- **Exercise task 1**:
Answer these questions from the notes on the verification problem:
(a) What example is given of an initial state q0?
(b) When is a pair (q, q') in R?
(c) How can all q' with (q, q') in R be found for a given q?
- **Exercise task 2**:
Decide whether each statement agrees with the notes on the verification problem. Give yes or no and quote the deciding words.
(a) A set of possible initial states may be used because some variables may be uninitialized.
(b) R is usually written down by listing all of its state pairs.
(c) A state q gives only the current PC.
- **Exercise task 3**: Duplicate the part of the notes on the verification problem from "Allow uncertainty in" to "program source code.".

- **Excerpt provided**:
....................
2. The verification problem:
a. Let q0 be the initial state of the program
* e.g. PC=0, all program variables are 'false'
* more generally, we might have, Q0, a set of possible initial
states (e.g. some variables may be uninitialized).
b. Let Q be the set of all possible states.
c. Let R be the state transition relation of the program
* (q, q') IN R iff the program can go from state q to state q'
in a single step.
* Why is R a relation?
Allow uncertainty in the model to account for:
inputs
actions by the environment
simplifications that we made to the program to make
verification tractable, etc.
* Usually we don't write down R explicitly (i.e. we don't
list all of the state pairs in R)
+ Instead, for any q, we can find all q' such that (q, q') IN R
by looking at the program source code.
+ Note that q tells us the current PC and the values of all
program variables.
....................
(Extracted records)
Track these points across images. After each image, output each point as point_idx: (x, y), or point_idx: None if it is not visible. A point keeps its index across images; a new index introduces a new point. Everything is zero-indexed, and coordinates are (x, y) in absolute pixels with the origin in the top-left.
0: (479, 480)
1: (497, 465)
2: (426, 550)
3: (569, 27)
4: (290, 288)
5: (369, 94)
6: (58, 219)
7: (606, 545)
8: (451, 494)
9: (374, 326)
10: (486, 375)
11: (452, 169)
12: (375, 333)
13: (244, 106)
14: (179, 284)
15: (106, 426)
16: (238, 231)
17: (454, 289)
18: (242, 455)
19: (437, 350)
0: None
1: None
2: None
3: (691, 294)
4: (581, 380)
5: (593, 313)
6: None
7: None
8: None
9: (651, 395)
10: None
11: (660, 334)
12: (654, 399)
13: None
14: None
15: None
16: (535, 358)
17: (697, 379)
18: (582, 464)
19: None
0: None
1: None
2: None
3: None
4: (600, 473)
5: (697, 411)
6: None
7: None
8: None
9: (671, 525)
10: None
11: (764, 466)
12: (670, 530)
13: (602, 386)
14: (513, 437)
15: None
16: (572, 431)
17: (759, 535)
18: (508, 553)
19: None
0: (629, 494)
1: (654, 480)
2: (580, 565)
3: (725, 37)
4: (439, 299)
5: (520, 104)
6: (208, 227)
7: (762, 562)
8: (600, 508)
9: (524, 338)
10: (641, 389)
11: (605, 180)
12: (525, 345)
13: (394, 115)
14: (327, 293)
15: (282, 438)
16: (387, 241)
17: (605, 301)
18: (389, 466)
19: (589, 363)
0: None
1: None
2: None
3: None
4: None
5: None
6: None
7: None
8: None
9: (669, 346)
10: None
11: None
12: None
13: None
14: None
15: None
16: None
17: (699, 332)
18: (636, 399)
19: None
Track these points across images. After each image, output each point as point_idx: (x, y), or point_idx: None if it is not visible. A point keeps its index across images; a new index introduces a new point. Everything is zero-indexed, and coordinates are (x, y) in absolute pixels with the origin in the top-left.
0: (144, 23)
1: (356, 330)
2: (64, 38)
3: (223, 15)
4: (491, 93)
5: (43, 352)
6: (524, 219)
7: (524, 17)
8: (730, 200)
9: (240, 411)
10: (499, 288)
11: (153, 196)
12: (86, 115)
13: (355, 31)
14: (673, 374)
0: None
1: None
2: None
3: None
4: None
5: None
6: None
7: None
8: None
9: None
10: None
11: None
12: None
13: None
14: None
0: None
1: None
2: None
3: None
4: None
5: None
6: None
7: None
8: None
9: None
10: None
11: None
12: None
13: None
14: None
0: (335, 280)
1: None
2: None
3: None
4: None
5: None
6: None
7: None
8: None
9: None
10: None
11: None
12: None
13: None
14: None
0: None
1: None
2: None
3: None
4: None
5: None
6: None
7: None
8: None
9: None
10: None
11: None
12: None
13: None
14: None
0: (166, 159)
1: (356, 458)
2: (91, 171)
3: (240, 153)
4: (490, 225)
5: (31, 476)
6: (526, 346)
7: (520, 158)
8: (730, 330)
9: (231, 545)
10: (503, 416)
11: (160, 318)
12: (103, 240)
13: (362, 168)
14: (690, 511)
....................
- **Written reply 1**:
(a) PC=0, with all program variables 'false'.
(b) When the program can go from state q to state q' in a single step.
(c) By looking at the program source code.

- **Written reply 2**:
(a) Yes: "we might have, Q0, a set of possible initial states (e.g. some variables may be uninitialized)."
(b) No: "Usually we don't write down R explicitly (i.e. we don't list all of the state pairs in R)"
(c) No: "q tells us the current PC and the values of all program variables."

- **Written reply 3**:
Allow uncertainty in the model to account for:
inputs
actions by the environment
simplifications that we made to the program to make
verification tractable, etc.
* Usually we don't write down R explicitly (i.e. we don't
list all of the state pairs in R)
+ Instead, for any q, we can find all q' such that (q, q') IN R
by looking at the program source code.